Your task
Only one stretch of the data below is wanted: the lines starting at the one with "thumb mcp: (348, 375)" and ending at the one with "wrist: (733, 1268)", both included, given again exactly.

[Bounding box coordinate data]
____

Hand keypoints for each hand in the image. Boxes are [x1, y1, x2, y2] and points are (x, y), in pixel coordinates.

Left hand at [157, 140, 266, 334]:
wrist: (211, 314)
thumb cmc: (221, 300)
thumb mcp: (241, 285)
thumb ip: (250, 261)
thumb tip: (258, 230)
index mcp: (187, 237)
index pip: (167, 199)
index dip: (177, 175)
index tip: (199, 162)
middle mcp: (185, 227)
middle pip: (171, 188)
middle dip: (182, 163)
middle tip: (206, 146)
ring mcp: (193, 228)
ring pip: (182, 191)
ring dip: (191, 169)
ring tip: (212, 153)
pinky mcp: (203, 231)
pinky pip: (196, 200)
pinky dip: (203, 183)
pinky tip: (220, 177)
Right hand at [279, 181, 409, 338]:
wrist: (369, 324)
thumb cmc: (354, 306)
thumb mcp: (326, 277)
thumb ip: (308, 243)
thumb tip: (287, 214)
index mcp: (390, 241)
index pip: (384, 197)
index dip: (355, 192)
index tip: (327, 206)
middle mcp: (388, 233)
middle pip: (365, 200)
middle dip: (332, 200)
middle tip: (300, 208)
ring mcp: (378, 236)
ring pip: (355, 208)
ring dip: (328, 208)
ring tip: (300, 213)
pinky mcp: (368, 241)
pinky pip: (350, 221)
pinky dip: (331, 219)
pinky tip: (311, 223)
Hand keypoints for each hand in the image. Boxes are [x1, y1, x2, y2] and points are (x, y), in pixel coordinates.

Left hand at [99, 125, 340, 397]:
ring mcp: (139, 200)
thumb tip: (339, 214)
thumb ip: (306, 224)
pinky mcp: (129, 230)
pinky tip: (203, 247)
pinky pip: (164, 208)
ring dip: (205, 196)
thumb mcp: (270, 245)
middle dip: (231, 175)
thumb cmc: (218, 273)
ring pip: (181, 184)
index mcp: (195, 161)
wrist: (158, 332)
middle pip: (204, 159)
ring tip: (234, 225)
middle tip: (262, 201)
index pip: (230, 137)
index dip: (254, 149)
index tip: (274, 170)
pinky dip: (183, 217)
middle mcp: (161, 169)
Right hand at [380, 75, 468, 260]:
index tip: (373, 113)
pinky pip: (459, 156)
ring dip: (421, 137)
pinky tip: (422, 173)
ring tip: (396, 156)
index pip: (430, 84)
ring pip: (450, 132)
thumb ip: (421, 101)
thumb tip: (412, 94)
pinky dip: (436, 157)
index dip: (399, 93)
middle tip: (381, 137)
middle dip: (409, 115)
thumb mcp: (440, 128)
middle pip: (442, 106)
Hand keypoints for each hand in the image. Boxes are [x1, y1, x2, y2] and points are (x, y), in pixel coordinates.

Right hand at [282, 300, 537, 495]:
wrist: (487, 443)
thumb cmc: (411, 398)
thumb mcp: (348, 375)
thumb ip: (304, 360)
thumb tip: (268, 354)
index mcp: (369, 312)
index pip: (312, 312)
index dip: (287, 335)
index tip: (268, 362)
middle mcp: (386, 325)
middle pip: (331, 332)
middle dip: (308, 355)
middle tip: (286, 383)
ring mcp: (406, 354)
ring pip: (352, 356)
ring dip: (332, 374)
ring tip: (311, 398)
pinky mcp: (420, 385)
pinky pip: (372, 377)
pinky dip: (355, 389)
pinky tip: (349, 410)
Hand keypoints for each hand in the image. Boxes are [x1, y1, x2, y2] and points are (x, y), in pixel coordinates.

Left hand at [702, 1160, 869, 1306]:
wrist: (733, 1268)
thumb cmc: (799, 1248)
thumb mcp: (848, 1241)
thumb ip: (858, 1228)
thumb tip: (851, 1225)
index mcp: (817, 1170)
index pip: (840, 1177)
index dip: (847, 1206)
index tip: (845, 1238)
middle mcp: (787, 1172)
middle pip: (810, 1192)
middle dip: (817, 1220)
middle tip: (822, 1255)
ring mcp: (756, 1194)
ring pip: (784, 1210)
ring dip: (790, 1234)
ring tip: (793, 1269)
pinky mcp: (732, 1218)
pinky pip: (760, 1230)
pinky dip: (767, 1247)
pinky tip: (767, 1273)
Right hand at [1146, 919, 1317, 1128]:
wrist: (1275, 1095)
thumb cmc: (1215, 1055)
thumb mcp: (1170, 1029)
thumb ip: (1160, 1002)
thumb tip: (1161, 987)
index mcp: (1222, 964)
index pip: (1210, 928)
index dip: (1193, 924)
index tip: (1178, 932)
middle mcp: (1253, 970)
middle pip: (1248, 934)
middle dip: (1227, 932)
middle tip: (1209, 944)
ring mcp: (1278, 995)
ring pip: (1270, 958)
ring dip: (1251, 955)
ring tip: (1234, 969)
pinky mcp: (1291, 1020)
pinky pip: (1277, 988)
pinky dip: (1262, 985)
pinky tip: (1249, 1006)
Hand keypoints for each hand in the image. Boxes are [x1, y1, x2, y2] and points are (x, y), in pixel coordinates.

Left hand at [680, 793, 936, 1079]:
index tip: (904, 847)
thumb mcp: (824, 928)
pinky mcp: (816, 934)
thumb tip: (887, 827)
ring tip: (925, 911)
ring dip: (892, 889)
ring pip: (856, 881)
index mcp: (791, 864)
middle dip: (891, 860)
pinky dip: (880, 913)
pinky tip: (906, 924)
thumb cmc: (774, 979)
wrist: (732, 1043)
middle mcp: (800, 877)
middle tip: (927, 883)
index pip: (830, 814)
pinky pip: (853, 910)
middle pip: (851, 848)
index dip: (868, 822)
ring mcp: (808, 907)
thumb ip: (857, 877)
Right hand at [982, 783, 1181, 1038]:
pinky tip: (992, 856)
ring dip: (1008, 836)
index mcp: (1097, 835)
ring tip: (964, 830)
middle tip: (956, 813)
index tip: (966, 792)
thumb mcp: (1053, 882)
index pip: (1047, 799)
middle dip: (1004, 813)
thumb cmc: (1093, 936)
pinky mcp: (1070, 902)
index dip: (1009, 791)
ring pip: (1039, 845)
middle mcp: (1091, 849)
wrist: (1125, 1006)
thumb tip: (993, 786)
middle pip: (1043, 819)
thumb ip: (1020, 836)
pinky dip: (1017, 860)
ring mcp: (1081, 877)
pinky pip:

____

Answer area
thumb mcp: (348, 375)
thumb ip: (304, 360)
thumb tip: (268, 354)
index mcp: (369, 312)
index pip: (312, 312)
index dip: (287, 335)
index tip: (268, 362)
middle mcp: (386, 325)
middle pip: (331, 332)
middle dip: (308, 355)
middle tip: (286, 383)
ring mcp: (406, 354)
ring pip: (352, 356)
ring dip: (332, 374)
ring tip: (311, 398)
pinky mcp: (420, 385)
pinky pip: (372, 377)
pinky dip: (355, 389)
pinky tip: (349, 410)
Hand keypoints for each hand in the image. Boxes are [x1, y1, x2, y2] and points are (x, y), in pixel coordinates.

Left hand at [702, 1160, 869, 1306]:
wrist: (733, 1268)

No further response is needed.